▶ [What you have to do] Where the line containing "47: (600, 505)" appears, start repeating, and continue exactly through the last line below, adding nothing. Include no pictures.

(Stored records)

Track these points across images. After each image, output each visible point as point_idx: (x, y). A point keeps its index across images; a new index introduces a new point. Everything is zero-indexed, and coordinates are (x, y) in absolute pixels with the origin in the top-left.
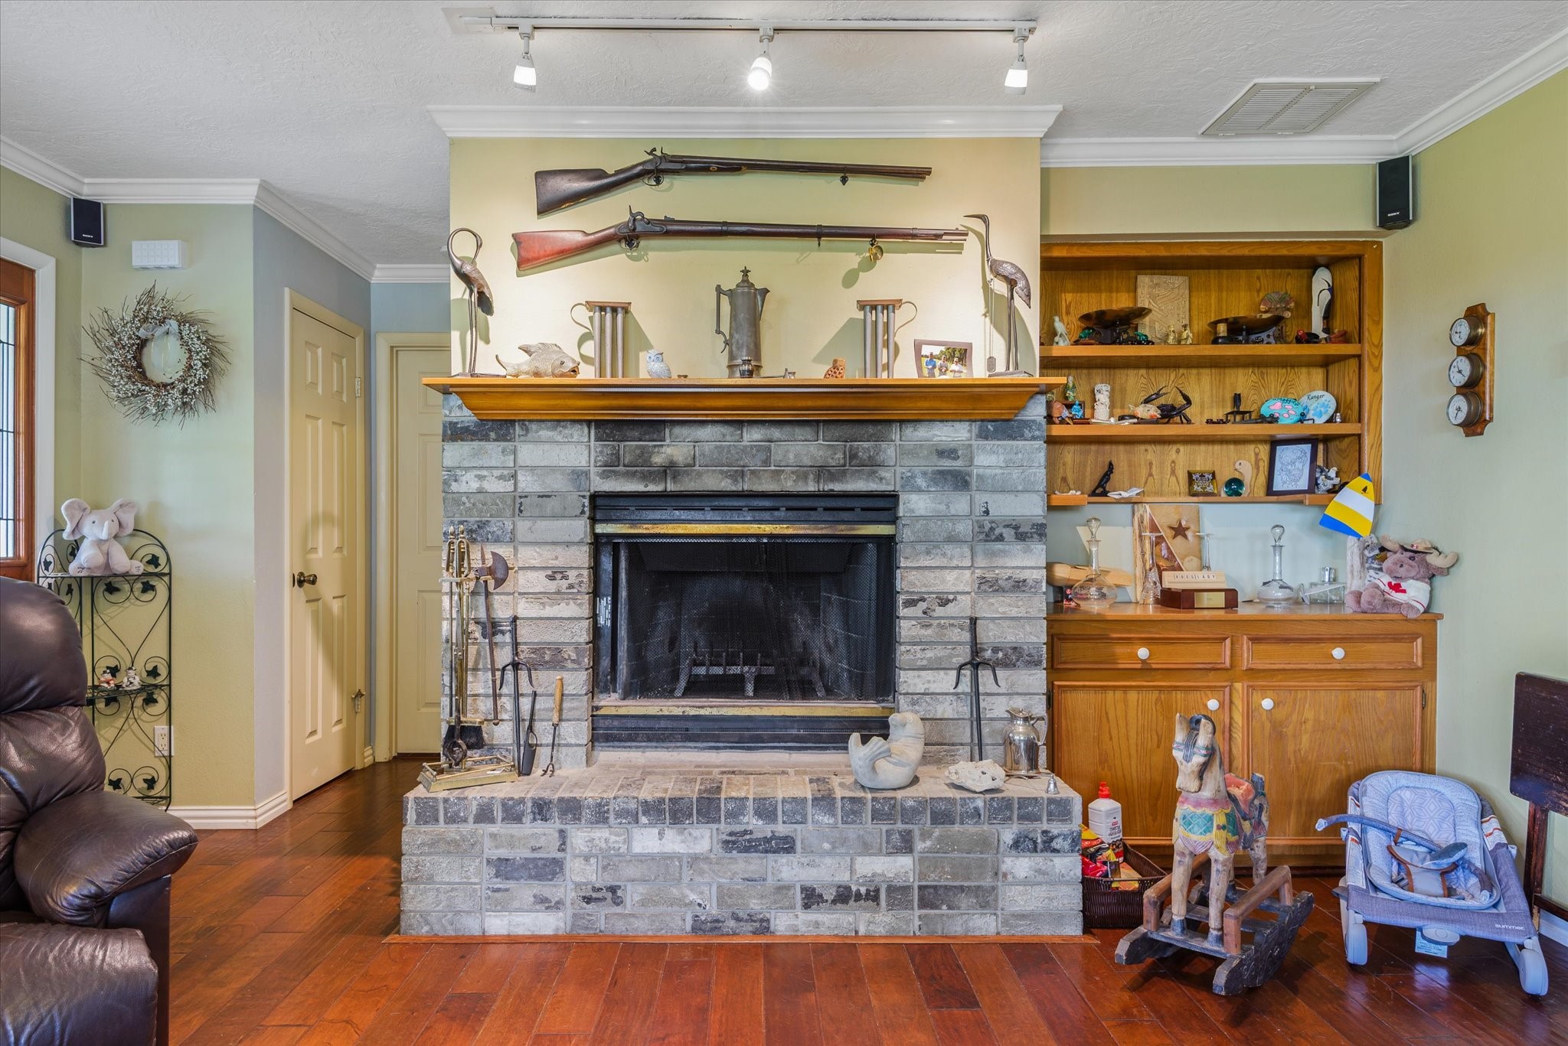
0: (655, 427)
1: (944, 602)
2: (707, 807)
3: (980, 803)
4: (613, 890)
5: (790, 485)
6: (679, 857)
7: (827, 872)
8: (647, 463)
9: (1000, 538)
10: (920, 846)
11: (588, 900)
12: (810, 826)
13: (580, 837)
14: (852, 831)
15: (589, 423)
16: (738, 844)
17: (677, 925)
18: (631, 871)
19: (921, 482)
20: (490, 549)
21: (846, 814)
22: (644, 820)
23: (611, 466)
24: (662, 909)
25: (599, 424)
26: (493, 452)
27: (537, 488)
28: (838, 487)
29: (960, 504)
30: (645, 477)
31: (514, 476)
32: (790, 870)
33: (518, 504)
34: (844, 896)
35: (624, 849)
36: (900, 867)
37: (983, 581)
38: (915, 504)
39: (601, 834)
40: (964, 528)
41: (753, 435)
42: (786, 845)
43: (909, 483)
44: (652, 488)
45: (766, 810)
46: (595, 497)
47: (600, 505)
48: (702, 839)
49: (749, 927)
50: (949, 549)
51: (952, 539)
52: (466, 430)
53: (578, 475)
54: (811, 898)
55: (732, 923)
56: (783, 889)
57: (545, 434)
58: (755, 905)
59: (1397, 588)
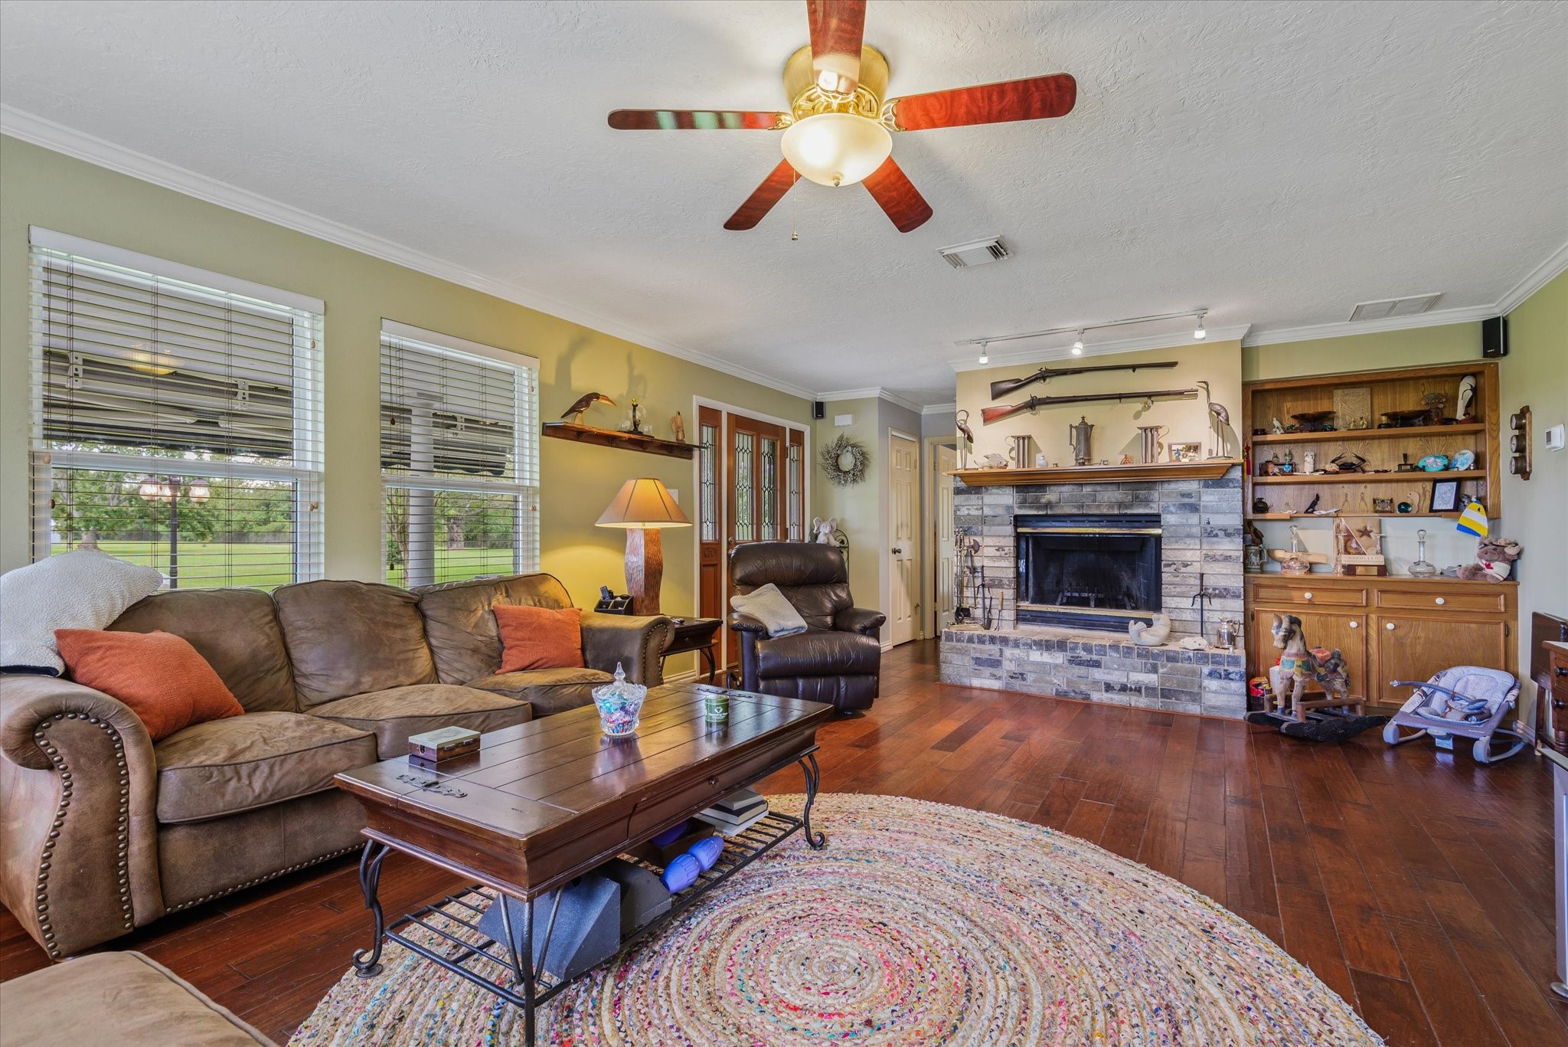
0: (1042, 487)
1: (1186, 566)
2: (1061, 645)
3: (1191, 654)
4: (1022, 674)
5: (1105, 511)
6: (1050, 664)
7: (1117, 677)
8: (1038, 502)
9: (1216, 536)
10: (1161, 670)
11: (1012, 677)
12: (1108, 657)
13: (1008, 652)
14: (1128, 661)
15: (1013, 486)
16: (1075, 661)
17: (1050, 691)
18: (1029, 668)
19: (1172, 509)
20: (972, 538)
21: (1124, 653)
22: (1034, 648)
23: (1023, 503)
24: (1042, 684)
25: (1017, 486)
26: (973, 499)
27: (992, 513)
28: (1129, 512)
29: (1194, 519)
30: (1038, 508)
31: (982, 508)
32: (1098, 674)
33: (984, 520)
34: (1124, 688)
35: (1026, 658)
36: (1152, 679)
37: (1207, 556)
38: (1168, 519)
39: (1016, 652)
40: (1196, 531)
41: (1087, 489)
42: (1097, 664)
43: (1166, 509)
44: (1040, 513)
45: (1088, 649)
46: (1016, 517)
47: (1019, 521)
48: (1059, 658)
49: (1081, 697)
50: (1188, 541)
51: (1189, 536)
52: (963, 490)
53: (1009, 508)
54: (1109, 688)
55: (1073, 694)
56: (1095, 682)
57: (994, 491)
58: (1083, 688)
59: (1488, 566)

▶ [Exercise answer]
47: (600, 505)
48: (702, 839)
49: (749, 927)
50: (949, 549)
51: (952, 539)
52: (466, 430)
53: (578, 475)
54: (811, 898)
55: (732, 923)
56: (783, 889)
57: (545, 434)
58: (755, 905)
59: (1397, 588)
0: (1042, 487)
1: (1186, 566)
2: (1061, 645)
3: (1191, 654)
4: (1022, 674)
5: (1105, 511)
6: (1050, 664)
7: (1117, 677)
8: (1038, 502)
9: (1216, 536)
10: (1161, 670)
11: (1012, 677)
12: (1108, 657)
13: (1008, 652)
14: (1128, 661)
15: (1013, 486)
16: (1075, 661)
17: (1050, 691)
18: (1029, 668)
19: (1172, 509)
20: (972, 538)
21: (1124, 653)
22: (1034, 648)
23: (1023, 503)
24: (1042, 684)
25: (1017, 486)
26: (973, 499)
27: (992, 513)
28: (1129, 512)
29: (1194, 519)
30: (1038, 508)
31: (982, 508)
32: (1098, 674)
33: (984, 520)
34: (1124, 688)
35: (1026, 658)
36: (1152, 679)
37: (1207, 556)
38: (1168, 519)
39: (1016, 652)
40: (1196, 531)
41: (1087, 489)
42: (1097, 664)
43: (1166, 509)
44: (1040, 513)
45: (1088, 649)
46: (1016, 517)
47: (1019, 521)
48: (1059, 658)
49: (1081, 697)
50: (1188, 541)
51: (1189, 536)
52: (963, 490)
53: (1009, 508)
54: (1109, 688)
55: (1073, 694)
56: (1095, 682)
57: (994, 491)
58: (1083, 688)
59: (1488, 566)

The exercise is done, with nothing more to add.